Water Compact Will Have No Impact on Recreation

The compact has nothing to do with, and has no impact on, recreational activity

In his recent letter (“Question to Supporters of the Water Compact”), Jerry O’Neil does an excellent job grandstanding and propagating misinformation. Mr. O’Neil calls on the bipartisan leaders from across the state who supported the Confederated Salish and Kootenai Tribes Water Compact to explain the rights of the Tribe in relation to governing recreational activity on waterways that they would, if the compact is ratified, share ownership of with Montana Fish, Wildlife, and Parks (MFWP).

The answer to this is simply: the compact has nothing to do with, and has no impact on, recreational activity. Period.

Under the compact, as approved by the Montana Legislature and signed by Gov. Steve Bullock, the Confederated Salish and Kootenai Tribes would co-own certain waterways with Montana Fish, Wildlife, and Parks, but the management of said waterways would remain under the control of FWP, therefore there will be no change from the status quo in this regard. While Mr. O’Neil’s letter tries to paint a picture of the CSKT as somehow being able to unilaterally make decisions on the compact, this inaccurate insinuation couldn’t be further from the truth.

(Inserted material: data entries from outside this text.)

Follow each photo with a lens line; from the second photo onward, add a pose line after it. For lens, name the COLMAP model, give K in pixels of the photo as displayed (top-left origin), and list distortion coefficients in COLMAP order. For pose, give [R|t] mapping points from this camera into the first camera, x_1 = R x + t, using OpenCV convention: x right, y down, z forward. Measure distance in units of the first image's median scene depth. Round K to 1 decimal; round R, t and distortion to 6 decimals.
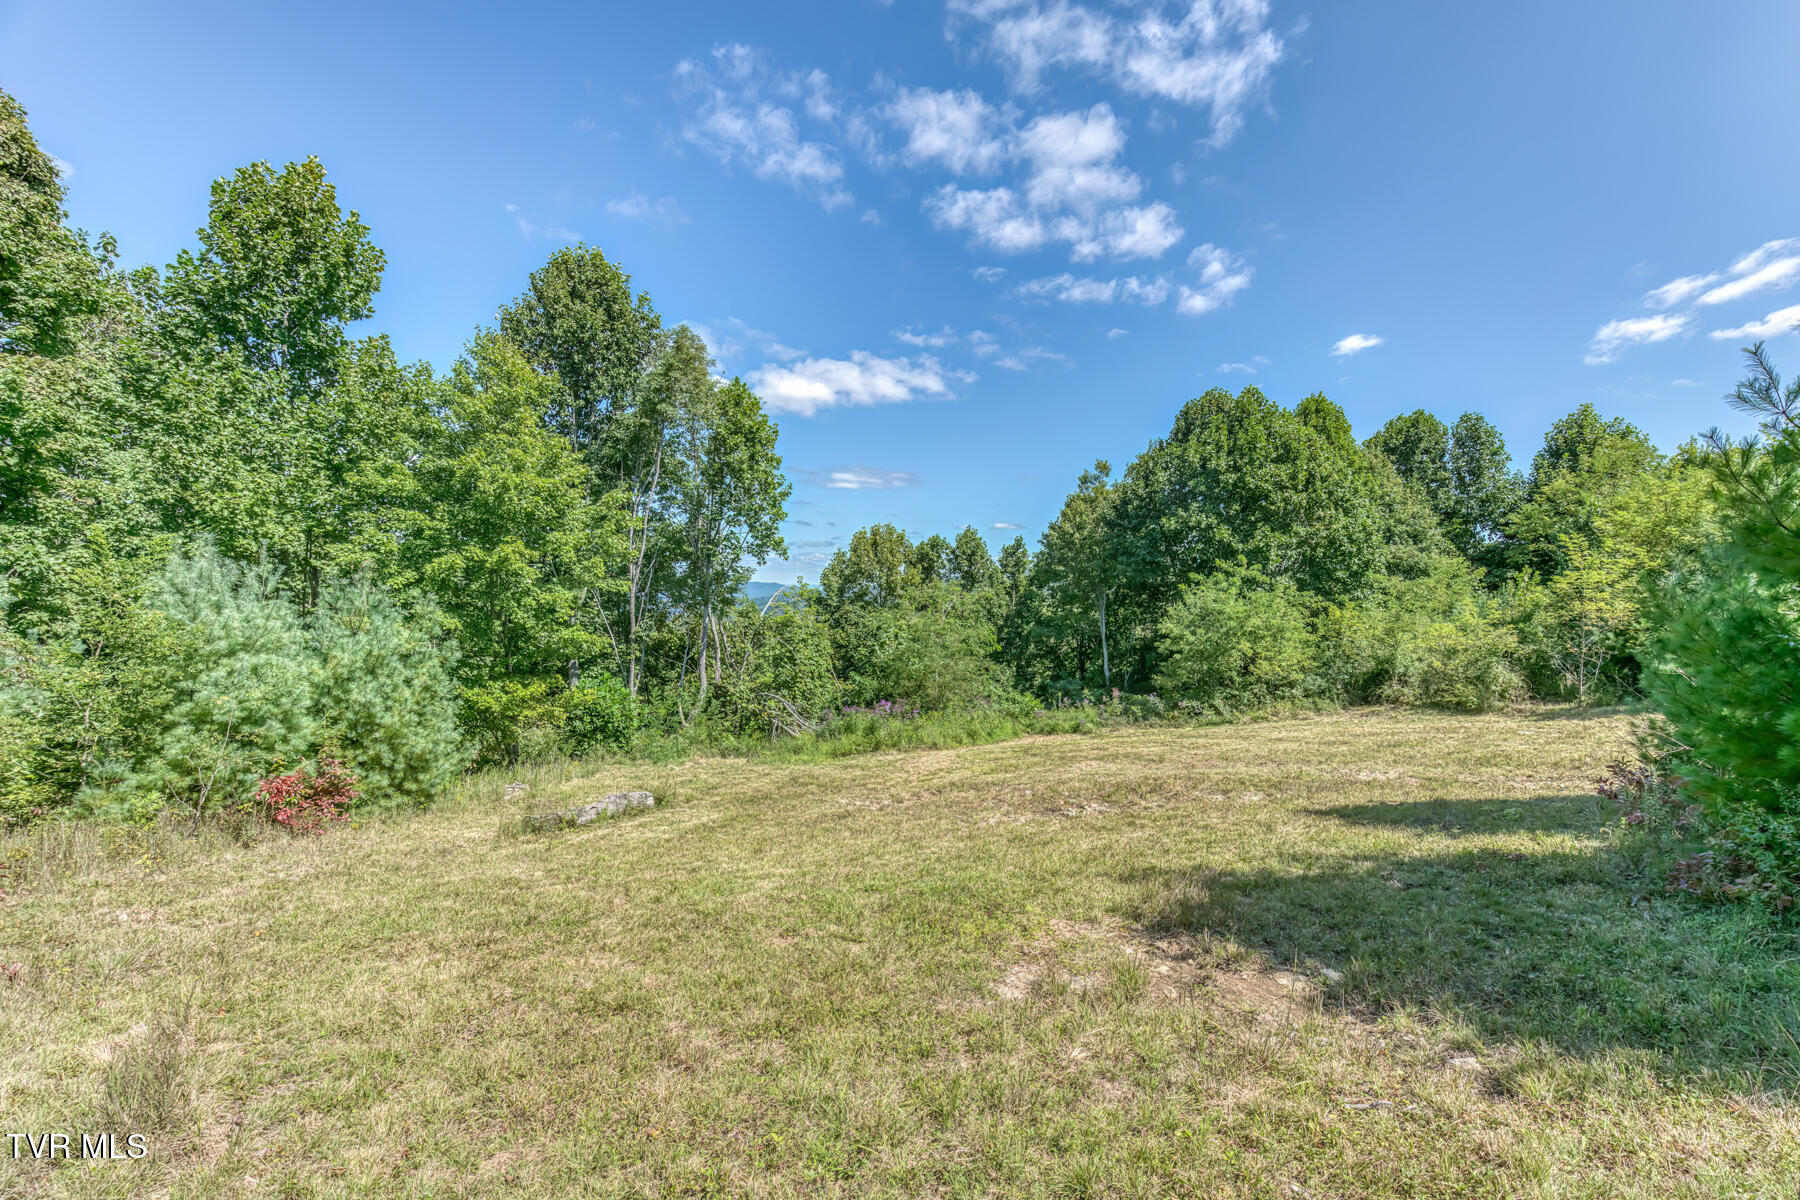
lens RADIAL K [[763.4, 0, 918.4], [0, 763.4, 612.3], [0, 0, 1]] dist [-0.009633, 0.000040]
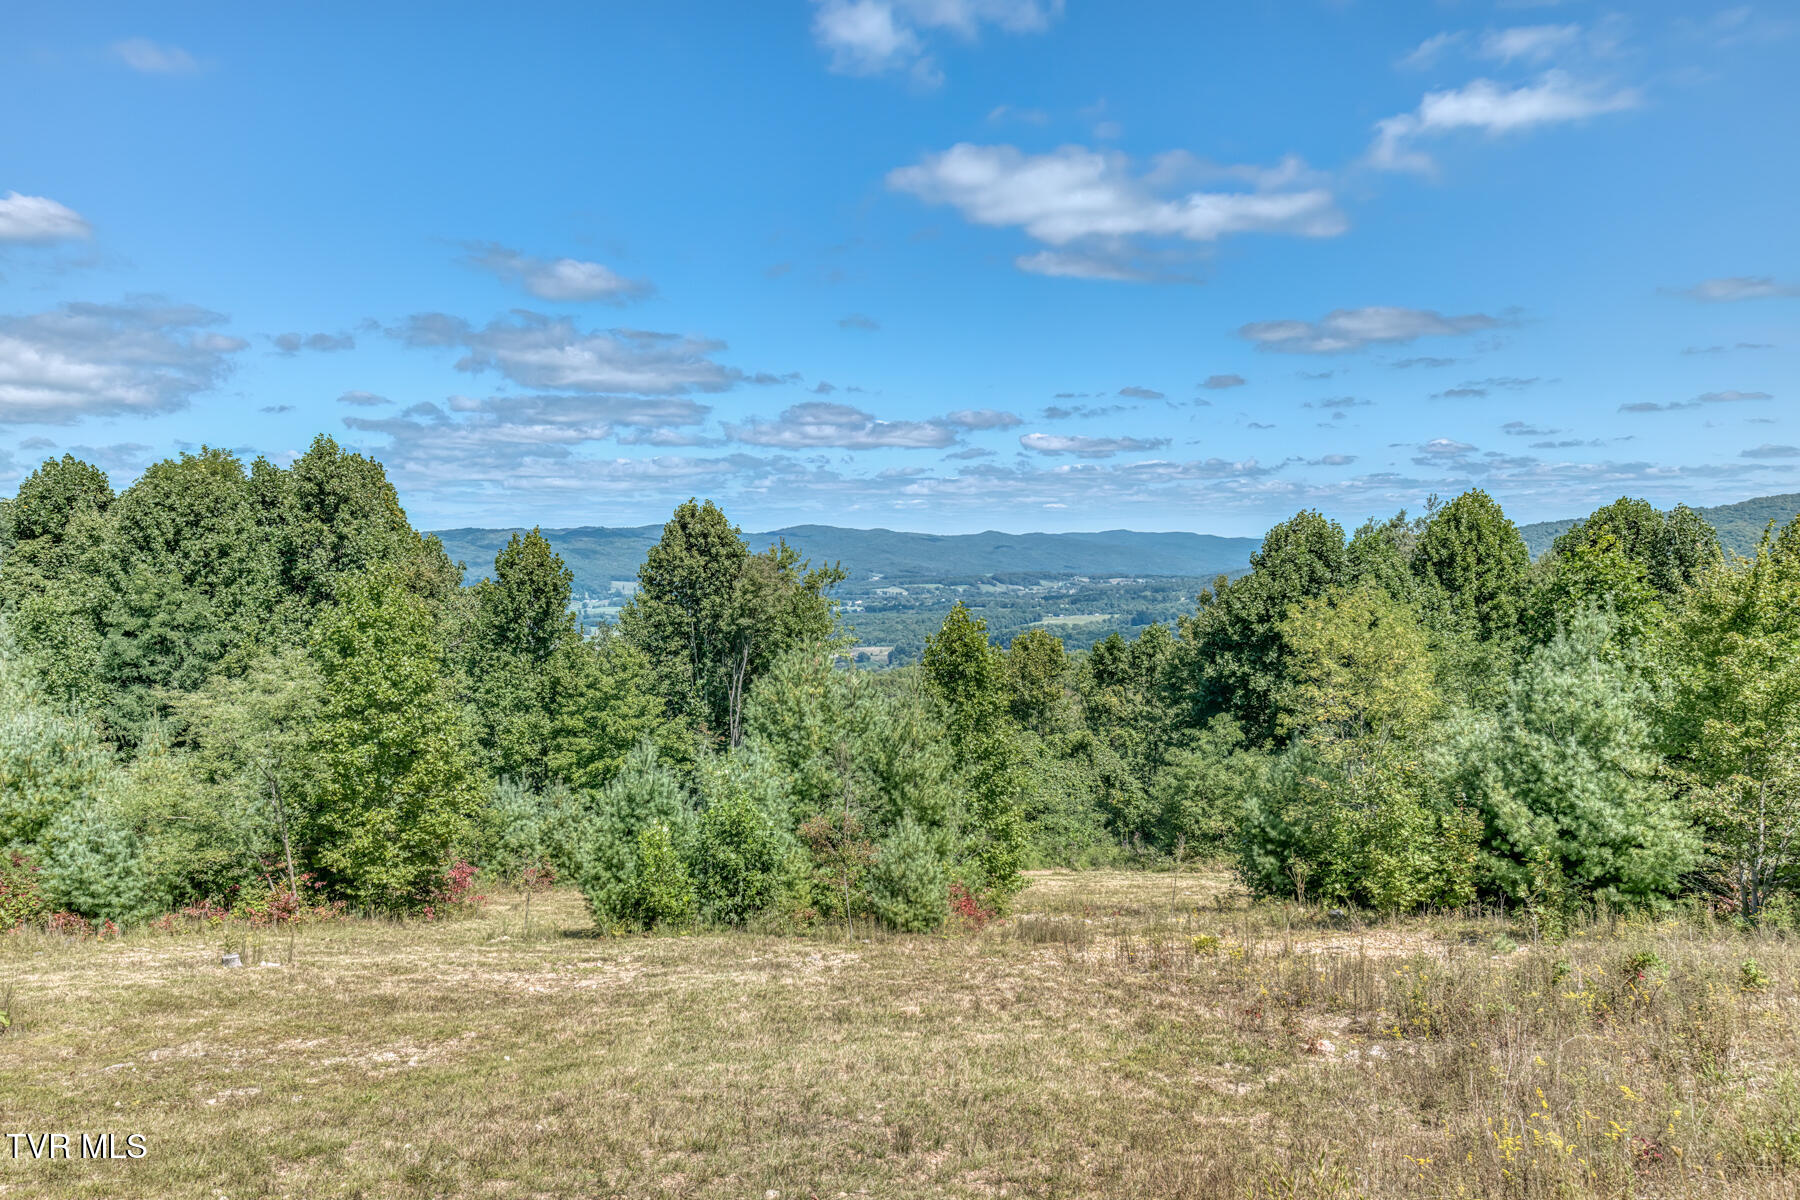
lens RADIAL K [[1455.3, 0, 893.8], [0, 1455.3, 593.8], [0, 0, 1]] dist [0.109313, 0.018975]
pose [[0.895928, -0.017531, -0.443853, 2.270732], [0.021155, 0.999771, 0.003213, -0.642921], [0.443695, -0.012268, 0.896094, -2.652025]]
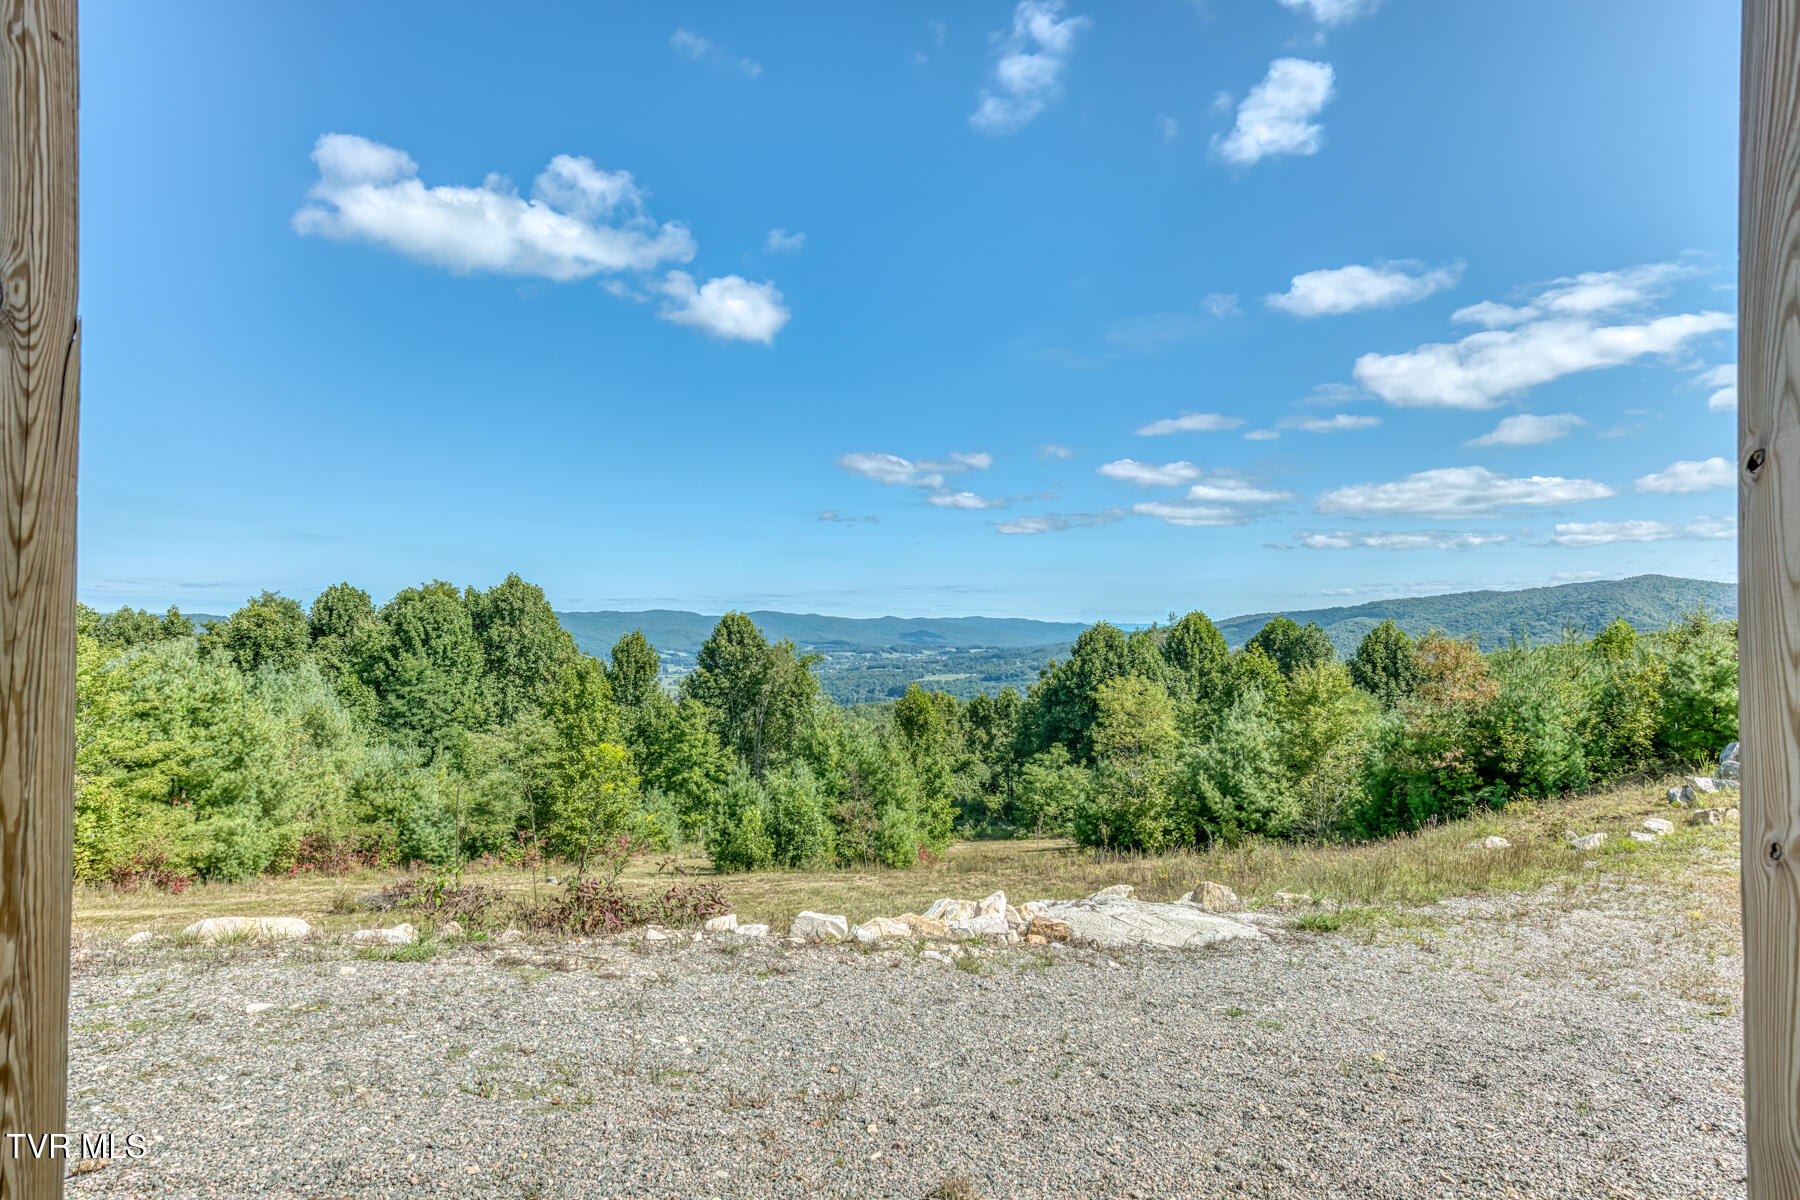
lens RADIAL K [[995.2, 0, 905.0], [0, 995.2, 599.2], [0, 0, 1]] dist [0.040683, -0.002224]
pose [[0.929305, -0.036253, -0.367528, 2.367474], [0.016984, 0.998313, -0.055528, -0.714001], [0.368921, 0.045360, 0.928353, -3.304107]]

The compact deals with defining the federally reserved rights of the CSKT and providing clarity in terms of water right ownership and use. It is a negotiated agreement and includes provisions to make sure that all Montana water users benefit. Those who supported the compact – Bullock, Attorney General Tim Fox, state Sen. Chas Vincent, and state Rep. Zac Perry – have done their due diligence and worked across party lines to pass the compact for the benefit of all Montanans.

It is unfortunate that rather than simply positing his question, Mr. O’Neill seems more intent on criticizing those who are working across party lines to get things done in our state.